Many of the story's allegations regarding the quality of laboratory testing have been subject to exhaustive investigation by the College and by state and federal authorities. Nevertheless, the article, while repeating the allegations regarding several institutions, ignores many of the official findings of these authorities based on inspections of the institutions. Examples follow.
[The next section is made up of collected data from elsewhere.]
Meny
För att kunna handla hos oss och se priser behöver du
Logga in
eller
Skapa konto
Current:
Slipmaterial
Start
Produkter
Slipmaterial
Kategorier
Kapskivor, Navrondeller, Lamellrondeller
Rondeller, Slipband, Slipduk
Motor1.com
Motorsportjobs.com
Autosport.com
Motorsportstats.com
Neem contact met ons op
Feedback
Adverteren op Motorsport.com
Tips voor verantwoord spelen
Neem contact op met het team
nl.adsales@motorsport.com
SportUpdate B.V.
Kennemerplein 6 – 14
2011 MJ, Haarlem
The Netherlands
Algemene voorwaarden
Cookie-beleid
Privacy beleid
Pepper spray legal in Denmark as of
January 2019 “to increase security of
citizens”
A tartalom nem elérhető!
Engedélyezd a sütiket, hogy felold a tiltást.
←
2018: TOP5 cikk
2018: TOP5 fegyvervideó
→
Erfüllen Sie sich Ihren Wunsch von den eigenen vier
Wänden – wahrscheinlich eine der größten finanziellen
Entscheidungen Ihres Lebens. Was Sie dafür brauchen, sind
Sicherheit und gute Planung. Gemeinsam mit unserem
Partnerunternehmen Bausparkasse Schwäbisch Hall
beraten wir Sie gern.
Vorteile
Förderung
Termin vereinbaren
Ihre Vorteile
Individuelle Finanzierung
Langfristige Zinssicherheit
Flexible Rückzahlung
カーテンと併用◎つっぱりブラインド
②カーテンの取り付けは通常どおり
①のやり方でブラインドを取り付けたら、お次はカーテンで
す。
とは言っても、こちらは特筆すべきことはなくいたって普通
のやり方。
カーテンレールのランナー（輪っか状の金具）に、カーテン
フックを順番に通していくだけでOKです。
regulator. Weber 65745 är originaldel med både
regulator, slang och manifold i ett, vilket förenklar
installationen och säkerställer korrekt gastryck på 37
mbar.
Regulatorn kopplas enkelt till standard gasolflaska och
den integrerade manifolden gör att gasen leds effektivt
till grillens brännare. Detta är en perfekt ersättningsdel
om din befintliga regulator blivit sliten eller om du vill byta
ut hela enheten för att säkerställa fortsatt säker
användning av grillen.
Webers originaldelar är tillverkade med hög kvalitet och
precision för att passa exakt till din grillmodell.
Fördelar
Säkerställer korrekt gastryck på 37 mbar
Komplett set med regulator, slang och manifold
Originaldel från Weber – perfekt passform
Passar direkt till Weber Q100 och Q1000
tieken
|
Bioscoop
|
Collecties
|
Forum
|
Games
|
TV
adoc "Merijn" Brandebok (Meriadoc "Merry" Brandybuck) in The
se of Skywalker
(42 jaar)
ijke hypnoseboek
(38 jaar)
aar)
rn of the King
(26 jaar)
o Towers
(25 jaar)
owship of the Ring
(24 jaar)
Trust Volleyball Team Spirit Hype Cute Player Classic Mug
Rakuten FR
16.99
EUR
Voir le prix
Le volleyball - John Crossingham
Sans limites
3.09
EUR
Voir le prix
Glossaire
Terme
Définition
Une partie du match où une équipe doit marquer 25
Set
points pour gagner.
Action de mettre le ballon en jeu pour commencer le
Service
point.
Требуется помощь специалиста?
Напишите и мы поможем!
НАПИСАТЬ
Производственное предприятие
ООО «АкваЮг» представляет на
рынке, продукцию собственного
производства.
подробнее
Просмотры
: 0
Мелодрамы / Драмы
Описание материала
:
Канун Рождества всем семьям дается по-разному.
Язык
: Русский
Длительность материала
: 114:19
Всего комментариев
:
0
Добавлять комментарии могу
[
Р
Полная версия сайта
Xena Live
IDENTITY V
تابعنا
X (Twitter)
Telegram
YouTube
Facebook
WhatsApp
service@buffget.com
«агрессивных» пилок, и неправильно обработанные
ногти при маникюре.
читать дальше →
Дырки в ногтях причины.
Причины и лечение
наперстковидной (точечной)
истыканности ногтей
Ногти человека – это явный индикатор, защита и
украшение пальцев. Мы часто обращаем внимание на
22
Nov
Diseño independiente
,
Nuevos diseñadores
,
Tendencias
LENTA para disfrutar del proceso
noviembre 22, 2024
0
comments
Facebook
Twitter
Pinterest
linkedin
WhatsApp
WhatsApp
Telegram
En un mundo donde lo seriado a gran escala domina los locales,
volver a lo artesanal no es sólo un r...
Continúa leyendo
- The CAP went to extraordinary lengths to protect the identities of the complainants in the Magee case. Prior to contacting the CAP, the complainants made repeated and unsuccessful attempts to resolve their complaints internally. In consultation with the complainants, the CAP conducted an announced inspection of Magee on Oct. 31, 2001, so as not to tip off Magee officials that its inspection was prompted by whistleblower complaints. Further, the College consulted with the complainants and fully advised them of this course of action, and they concurred with the CAP decision. The College never divulged to Magee the identities of the whistleblowers. The College provided the Times reporter this information directly, but he chose not to include it.
- Multiple regulatory and private accrediting entities, including the Commonwealth of Pennsylvania and the federal Centers for Medicare and Medicaid Services (CMS), conducted inspections of the Magee laboratory and investigated the complainants' allegations. All concluded that the claims were unsubstantiated-information known to the reporter, but not included in the Dec. 2 Times article.
- The article also failed to note the Oct. 4, 2005, findings of an eight-member inspection team that responded to a September 2005 complaint alleging "quality problems in the performance of gynecologic cytology tests (Pap smears) in the Cytology section of the clinical laboratory, falsification of certain Pap smear quality control results, and that the laboratory had a high error rate in the reporting of Pap smear results." Based on the findings of the inspection team, which included CMS, Pennsylvania Department of Health, JCAHO and CAP inspectors, CMS concluded that "the allegations in the complaint were unsubstantiated."
- There have been at least seven onsite inspections of the Magee laboratory by multiple oversight entities since October 2001. In April 2004, a four-page CMS report on a survey of 1,405 gynecologic cases and 1,481 laboratory slides sampled from 1999 to 2003 found no evidence of widespread quality problems in the performance of Pap tests at the institution. None of these relevant facts was cited in the Times article.
- In addition, in June 2004, the judge presiding over the lawsuit filed by Drs. McCarty and Silver specifically dismissed allegations asserting "negligent mismanagement" and "negligent supervision" of the laboratory.
- The CAP inspected the Yakima hospital laboratory referenced by the article in January 2004 and cited a number of deficiencies. Accreditation was granted once these deficiencies were corrected to comply with CAP accreditation standards. The reporter, through inference and without factual basis, leaps to the conclusion that the issues identified by emergency room physicians in May 2005 must have been missed or ignored by the CAP when it inspected the lab in 2004, 14 months earlier.
- Contrary to the implication that this case shows flaws in the current regulatory process for laboratory oversight, it, in fact, illustrates how all oversight entities-private, state and federal-work effectively to respond to complaints and force corrective action. The College responded expeditiously to the emergency physicians' complaints, conducted an unannounced complaint inspection and, upon identifying deficiencies, placed the laboratory on probation.
- With respect to the Mayo Clinic, the story suggests that Mayo won accreditation through the influence of Dr. Burgart's position on the CAP Surgical Pathology Committee. However, the Surgical Pathology Committee has no authority over accreditation decisions for Mayo or any other laboratory, and the CAP told the reporter this fact directly.
- The College consistently cited Mayo's unique specimen processing method as a deficiency over multiple inspections. The College evaluated Mayo's response to the cited deficiencies and never granted Mayo a waiver or an exemption. Mayo provided patient outcome studies that showed their unique method provides an excellent diagnosis for patients. Upon careful consideration in each accreditation cycle, the CAP granted accreditation to Mayo. Because this was a recurring issue, the CAP consulted with CMS about the Mayo specimen processing method to determine equivalence with federal standards. The College understands that CMS is still reviewing the Mayo method and, until the agency renders a final decision, the CAP will not recognize this method as meeting its standards.
In summary, the story's multiple omissions of relevant and current facts present a distorted portrayal of the regulatory oversight process and, in particular, the College's role with respect to the cases cited.